_Required work_: Please copy the stretch from "Another advantage of" through "things much easier." in the forum post on DSP chips and NEON instructions below, word for word.

_Text passage_:
────────────────

So, to clear up the confusion re NEON instructions, these are an extension of the main CPU instruction set (actually handled by a coprocessor iirc, like the VFP instructions) which perform some SIMD operations.

The DSP is a separate chip, with its own compiler and assembly language and indeed its own kernel (that runs on the DSP and performs IO access, multi-tasking of DSP threads, etc.)

So, there is an obvious advantage that the DSP can run in parallel with the CPU. That's the first thing.

The second, and the reason you have a DSP rather than another CPU is that the DSP is optimised for arithmetic operations in various ways. It can perform SIMD, efficient MAC (both in terms of time and power), the instructions generally inform you if they have had problems (e.g. overflow, underflow) so that explicit checks do not need to be coded in-line.

Another advantage of the DSP is the speed of the memory that it can access and the number of cycles required to access said memory.

I should say that I've not done any DSP programming for the C6x which we have in the N900/beagleboard, as I've been too busy, but I can comment on the disadvantages of the C55 which we had in the N8x0 and say how things have improved with the C6x which we have in the N900.

With the C55 there was no 8bit type (i.e. a char was 16bits wide) which made porting code a real pita. Thankfully the C6x does have an 8bit type which should make things much easier.

────────────────

_Record extracts_:
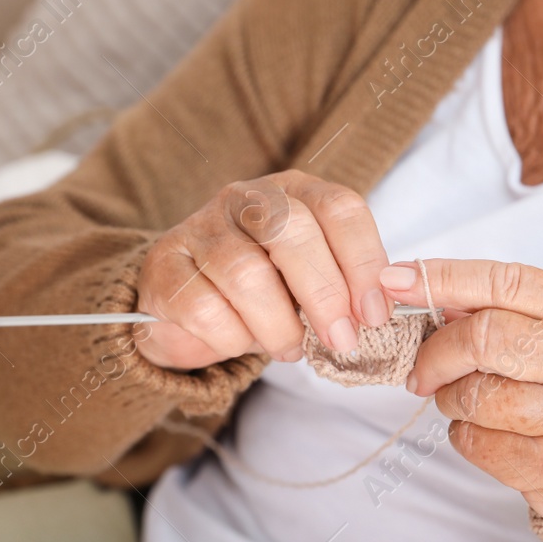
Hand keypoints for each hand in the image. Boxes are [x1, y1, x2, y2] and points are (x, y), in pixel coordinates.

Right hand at [135, 171, 391, 370]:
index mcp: (294, 193)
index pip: (339, 209)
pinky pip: (204, 308)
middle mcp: (246, 198)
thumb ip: (346, 287)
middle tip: (340, 340)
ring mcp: (200, 227)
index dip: (364, 262)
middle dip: (324, 294)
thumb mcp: (311, 282)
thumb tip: (378, 310)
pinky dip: (233, 339)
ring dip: (278, 324)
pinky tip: (242, 343)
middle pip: (292, 231)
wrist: (187, 307)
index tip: (375, 314)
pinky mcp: (164, 265)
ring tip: (290, 348)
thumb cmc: (266, 292)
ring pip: (247, 273)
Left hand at [386, 259, 542, 541]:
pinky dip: (469, 439)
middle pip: (485, 337)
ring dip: (452, 401)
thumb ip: (529, 319)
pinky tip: (494, 438)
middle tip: (423, 370)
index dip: (443, 277)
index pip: (509, 282)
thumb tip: (441, 299)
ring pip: (474, 396)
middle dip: (436, 352)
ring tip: (470, 406)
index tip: (396, 280)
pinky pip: (479, 445)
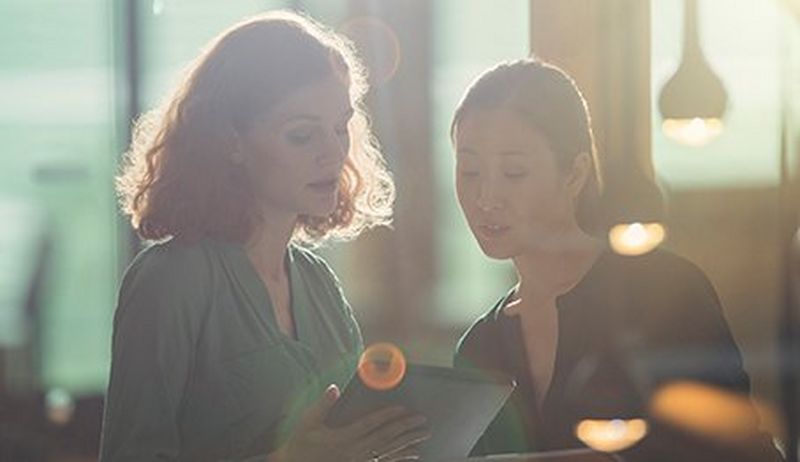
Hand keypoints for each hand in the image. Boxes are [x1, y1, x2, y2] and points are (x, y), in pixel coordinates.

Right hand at [269, 384, 430, 461]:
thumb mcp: (307, 422)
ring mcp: (359, 461)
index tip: (403, 409)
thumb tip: (334, 388)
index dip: (388, 416)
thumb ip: (322, 405)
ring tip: (423, 434)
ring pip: (389, 451)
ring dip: (408, 442)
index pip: (370, 425)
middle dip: (405, 428)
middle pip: (385, 438)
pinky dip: (400, 457)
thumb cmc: (300, 444)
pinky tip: (412, 453)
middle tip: (422, 420)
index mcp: (343, 438)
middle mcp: (354, 451)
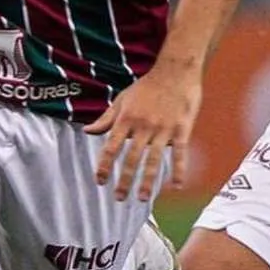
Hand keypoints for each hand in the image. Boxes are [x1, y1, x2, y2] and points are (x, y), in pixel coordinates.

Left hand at [84, 61, 202, 200]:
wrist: (175, 71)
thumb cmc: (147, 86)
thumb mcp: (122, 100)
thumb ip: (105, 119)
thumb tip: (87, 131)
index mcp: (126, 119)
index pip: (111, 147)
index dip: (104, 165)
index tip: (100, 181)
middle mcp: (143, 127)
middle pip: (131, 159)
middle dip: (124, 180)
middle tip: (119, 198)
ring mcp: (163, 129)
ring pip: (154, 160)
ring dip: (147, 181)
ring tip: (141, 198)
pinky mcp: (181, 129)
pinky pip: (180, 153)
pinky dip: (179, 170)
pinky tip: (176, 186)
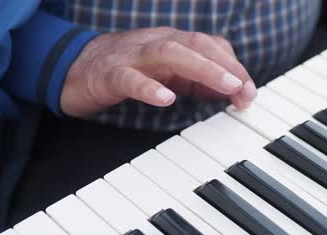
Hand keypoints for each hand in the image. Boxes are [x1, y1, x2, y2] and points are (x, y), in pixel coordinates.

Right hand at [61, 27, 256, 116]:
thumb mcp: (169, 74)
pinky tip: (166, 98)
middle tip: (245, 90)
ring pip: (168, 53)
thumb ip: (198, 80)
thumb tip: (231, 93)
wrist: (75, 68)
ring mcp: (132, 57)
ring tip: (225, 87)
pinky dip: (149, 87)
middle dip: (225, 65)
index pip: (209, 46)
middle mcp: (155, 44)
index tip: (250, 93)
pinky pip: (129, 78)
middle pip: (194, 43)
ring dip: (202, 68)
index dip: (233, 66)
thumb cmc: (127, 70)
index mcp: (171, 43)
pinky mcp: (109, 75)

────────────────

_Exercise response_:
Another advantage of the DSP is the speed of the memory that it can access and the number of cycles required to access said memory.

I should say that I've not done any DSP programming for the C6x which we have in the N900/beagleboard, as I've been too busy, but I can comment on the disadvantages of the C55 which we had in the N8x0 and say how things have improved with the C6x which we have in the N900.

With the C55 there was no 8bit type (i.e. a char was 16bits wide) which made porting code a real pita. Thankfully the C6x does have an 8bit type which should make things much easier.